If the kitchen is considered the main workplace for a Chef, then the stage is the main workplace for a dancer. Incredibly many people overlook this major-little detail. Many career ending injuries occur from dancing on poorly designed dance floors. The severity of these injuries can range from simple sprained ankles and pulled muscles to serious broken bones, torn ligaments (i.e knee joints) and dislocated joints. I’ve seen many salsa/mambo dancers perform on uneven floors, floors with slight gaps between floor panels, floors covered in grooves, floors with sticky surfaces or with unmoved electrical/sound equipment cables laying over it. Sometimes they are asked to work on stages to small for the number of dancers expected to perform on it. Yet what amazes me most is that mambo dancers usually manage to overcome many of these problems. I said usually, but not always. For example, famed mambo dancer, performer & choreographer Eddie Torres once told me a story where he and his wife Maria were dancing on a floor so bad that it literally tore up their shoes and their feet. The couple continued dancing only because of their fierce dedication, professionalism and showmanship to their art and living up to the concept of the "show must go on". On another occasion I witness a well known DJ assist a choreographer sprinkle talcum powder on the floor so lessen the stage surface’s stickiness and lower the chances of dancer sprained ankles/knee injuries that could result from dancing on it. The kicker to this second story was that it occurred during one of those dancer showcase type world conventions.

Jimmy Anton Dancers
(courtesy of Justsalsa.com)

I don’t think that anyone in their right mind would abject to any of the four basic work conditions listed above. For the most part these are all items that will cost little if nothing for promoter. On the other hand, this is not meant as an attack on promoters, but as a tool of enlightenment for those organizing events entailing the use of mambo dancers. I personally don’t think promoters maliciously forget these things to dancers out of disrespect, but out of ignorance. Most of the time its simply because they don’t know any better. It could be because promoters usually don’t think of everything or we as dancers are too scared to ask for things. Unless we as a collective group of individuals ask, how can we ever expect them to know.

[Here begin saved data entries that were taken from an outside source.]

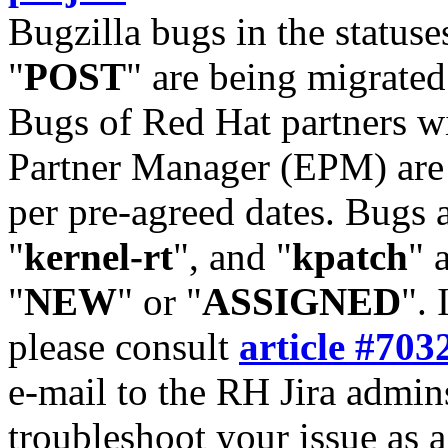
Bugzilla bugs in the statuse
"
POST
" are being migrate
Bugs of Red Hat partners w
Partner Manager (EPM) are 
per pre-agreed dates. Bugs 
"
kernel-rt
", and "
kpatch
" 
"
NEW
" or "
ASSIGNED
". 
please consult
article #703
e-mail to the RH Jira admin
troubleshoot your issue as 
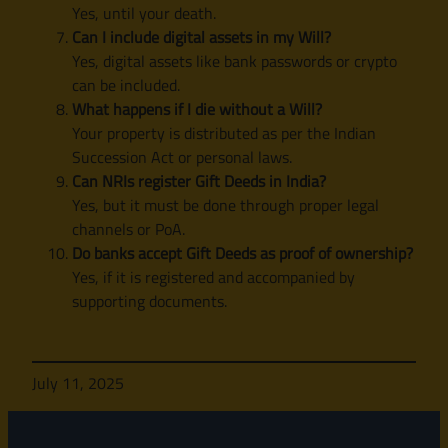
Yes, until your death.
Can I include digital assets in my Will?
Yes, digital assets like bank passwords or crypto
can be included.
What happens if I die without a Will?
Your property is distributed as per the Indian
Succession Act or personal laws.
Can NRIs register Gift Deeds in India?
Yes, but it must be done through proper legal
channels or PoA.
Do banks accept Gift Deeds as proof of ownership?
Yes, if it is registered and accompanied by
supporting documents.
July 11, 2025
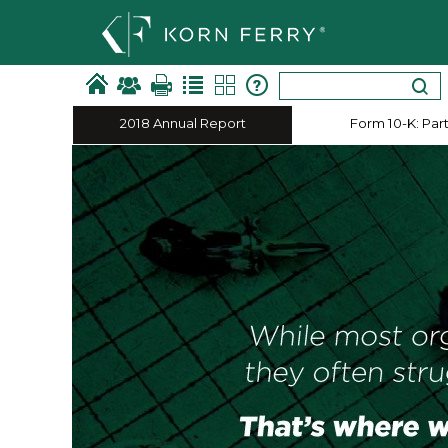
2018 Annual Report
Form 10-​K: Part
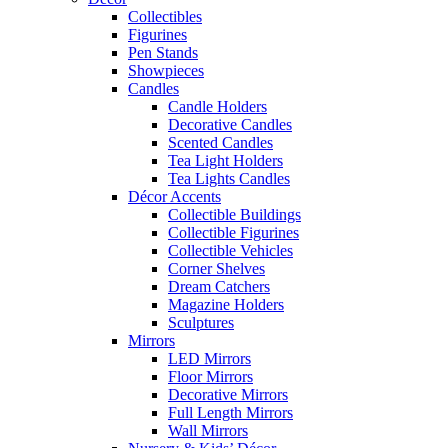
Collectibles
Figurines
Pen Stands
Showpieces
Candles
Candle Holders
Decorative Candles
Scented Candles
Tea Light Holders
Tea Lights Candles
Décor Accents
Collectible Buildings
Collectible Figurines
Collectible Vehicles
Corner Shelves
Dream Catchers
Magazine Holders
Sculptures
Mirrors
LED Mirrors
Floor Mirrors
Decorative Mirrors
Full Length Mirrors
Wall Mirrors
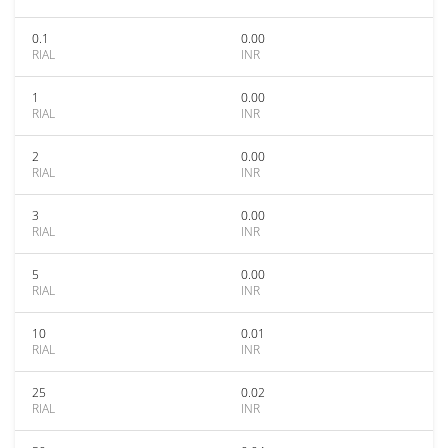
0.1
0.00
RIAL
INR
1
0.00
RIAL
INR
2
0.00
RIAL
INR
3
0.00
RIAL
INR
5
0.00
RIAL
INR
10
0.01
RIAL
INR
25
0.02
RIAL
INR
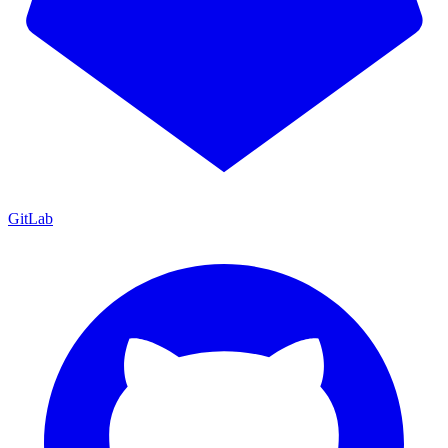
GitLab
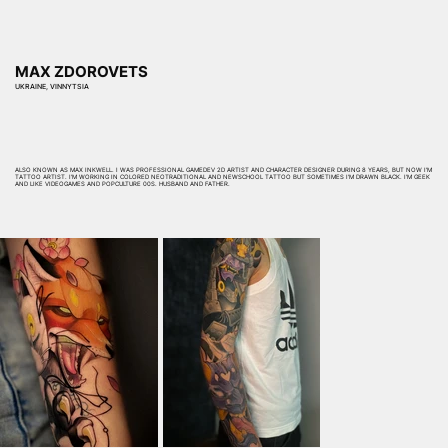
MAX ZDOROVETS
UKRAINE, VINNYTSIA
ALSO KNOWN AS MAX INKWELL. I WAS PROFESSIONAL GAMEDEV 2D ARTIST AND CHARACTER DESIGNER DURING 8 YEARS, BUT NOW I'M
TATTOO ARTIST. I'M WORKING IN COLORED NEOTRADITIONAL AND NEWSCHOOL TATTOO BUT SOMETIMES I'M DRAWN BLACK. I'M GEEK
AND LIKE VIDEOGAMES AND POPCULTURE 00S. HUSBAND AND FATHER.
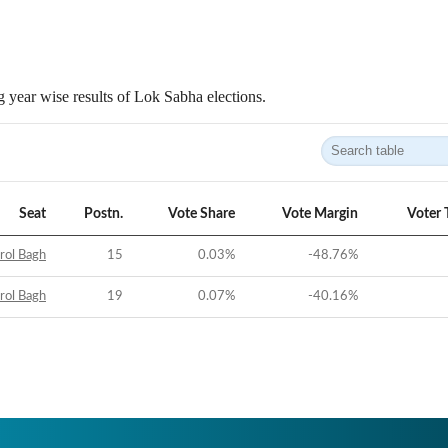
 year wise results of Lok Sabha elections.
Seat
Postn.
Vote Share
Vote Margin
Voter 
rol Bagh
15
0.03
%
-48.76
%
rol Bagh
19
0.07
%
-40.16
%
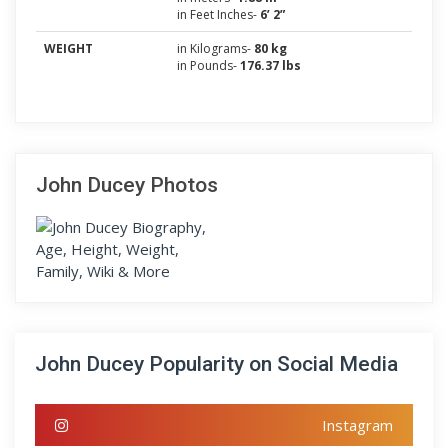
in Feet Inches-
6’ 2”
WEIGHT
in Kilograms-
80 kg
in Pounds-
176.37 lbs
John Ducey Photos
John Ducey Popularity on Social Media
Instagram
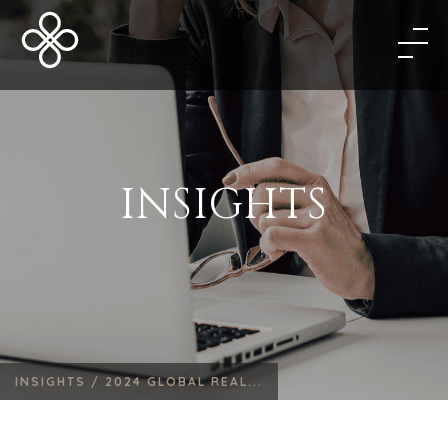
INSIGHTS
INSIGHTS /
2024 GLOBAL REAL...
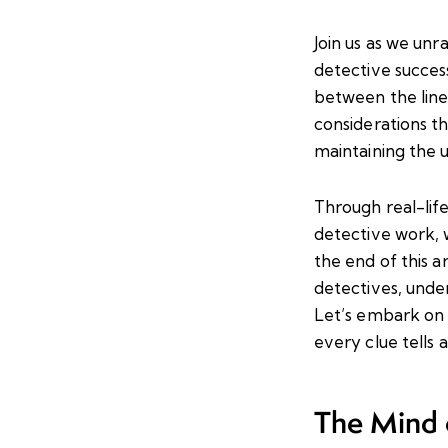
Join us as we unr
detective success
between the lines
considerations th
maintaining the u
Through real-lif
detective work, w
the end of this a
detectives, unde
Let’s embark on t
every clue tells 
The Mind o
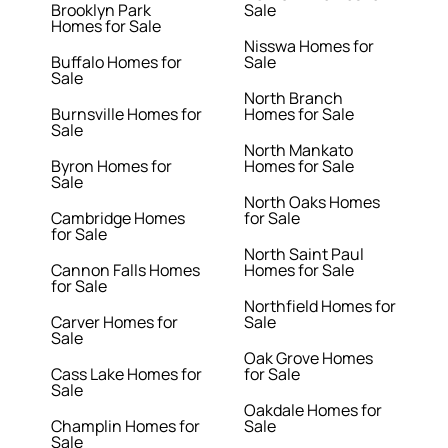
Brooklyn Park
Sale
Homes for Sale
Nisswa Homes for
Buffalo Homes for
Sale
Sale
North Branch
Burnsville Homes for
Homes for Sale
Sale
North Mankato
Byron Homes for
Homes for Sale
Sale
North Oaks Homes
Cambridge Homes
for Sale
for Sale
North Saint Paul
Cannon Falls Homes
Homes for Sale
for Sale
Northfield Homes for
Carver Homes for
Sale
Sale
Oak Grove Homes
Cass Lake Homes for
for Sale
Sale
Oakdale Homes for
Champlin Homes for
Sale
Sale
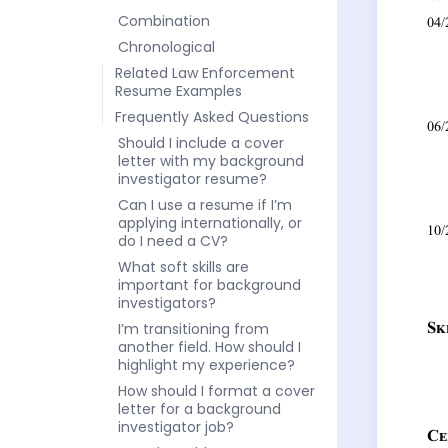
Combination
Chronological
Related Law Enforcement
Resume Examples
Frequently Asked Questions
Should I include a cover
letter with my background
investigator resume?
Can I use a resume if I’m
applying internationally, or
do I need a CV?
What soft skills are
important for background
investigators?
I’m transitioning from
another field. How should I
highlight my experience?
How should I format a cover
letter for a background
investigator job?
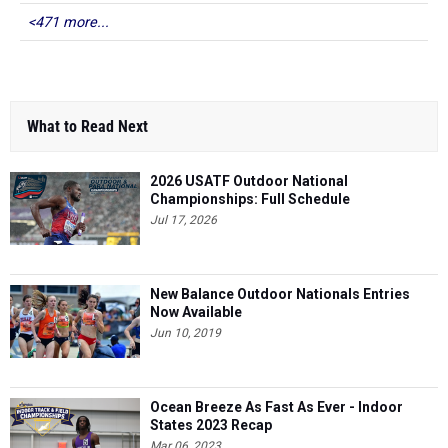
<471 more...
What to Read Next
2026 USATF Outdoor National
Championships: Full Schedule
Jul 17, 2026
New Balance Outdoor Nationals Entries
Now Available
Jun 10, 2019
Ocean Breeze As Fast As Ever - Indoor
States 2023 Recap
Mar 06, 2023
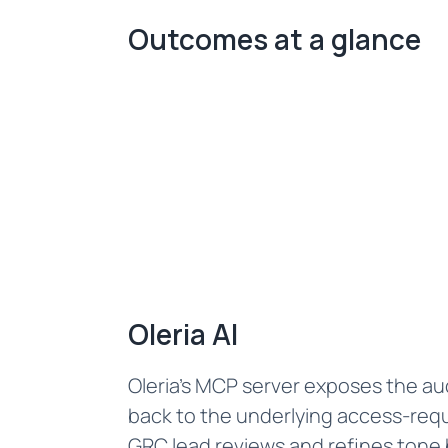
Outcomes at a glance
Oleria AI
Oleria's MCP server exposes the aud
back to the underlying access-requ
GRC lead reviews and refines tone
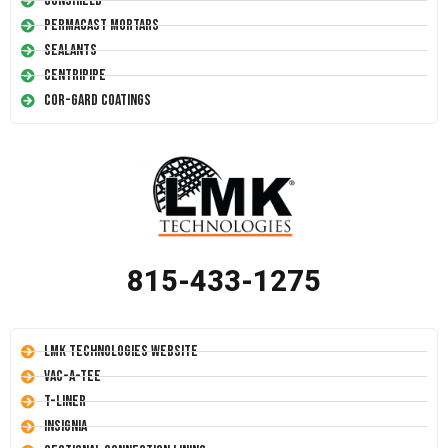
Conshield
Permacast Mortars
Sealants
Centripipe
Cor-Gard Coatings
815-433-1275
LMK Technologies Website
Vac-A-Tee
T-Liner
Insignia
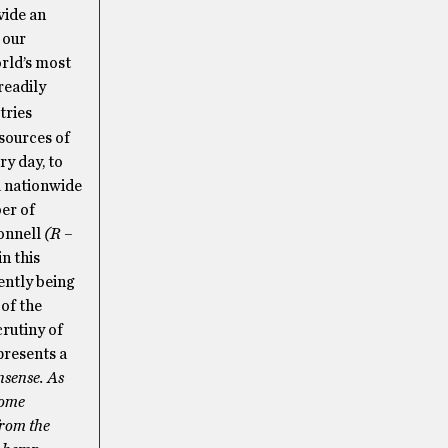
vide an
 our
orld’s most
readily
tries
sources of
ry day, to
a nationwide
er of
Connell
(R –
n this
ently being
 of the
rutiny of
presents a
nsense. As
some
from the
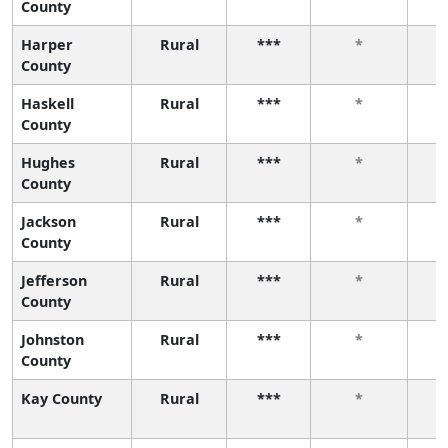
County
Harper
Rural
***
*
County
Haskell
Rural
***
*
County
Hughes
Rural
***
*
County
Jackson
Rural
***
*
County
Jefferson
Rural
***
*
County
Johnston
Rural
***
*
County
Kay County
Rural
***
*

No matter how you look at it, salsa/mambo dancing is still a business, an art and a profession. A lot of money, time & hard work goes behind putting together these performances in order to make them sharp and entertaining. Its an art form that has been going through a growing process over the last few years. Mambo is breaking new ground, becoming more popular, better known and widely excepted. Its going through the same metamorphosis that Jazz did decades ago when it was considered a street art. Now look at Jazz, we see it showcased in such entertainment forums like Broadway or at Lincoln center. If Jazz could do it, then so can mambo. The best way to tackle this problem is to think big, but start out small. Its important to know where we’re at, but never lose sight of where we would like to be. I guess what I’m saying that until we think of ourselves as professionals, then no one will treat us like one. And it all starts in the workplace and having a little respect.